▸ **Saved entries**
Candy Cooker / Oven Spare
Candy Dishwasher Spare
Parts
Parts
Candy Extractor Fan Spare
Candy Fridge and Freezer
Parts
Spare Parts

▸ **INSTRUCTION**
Say how many lines in the records hold the word "Spare", giving the number by itself.

▸ **RESULT BELOW**
4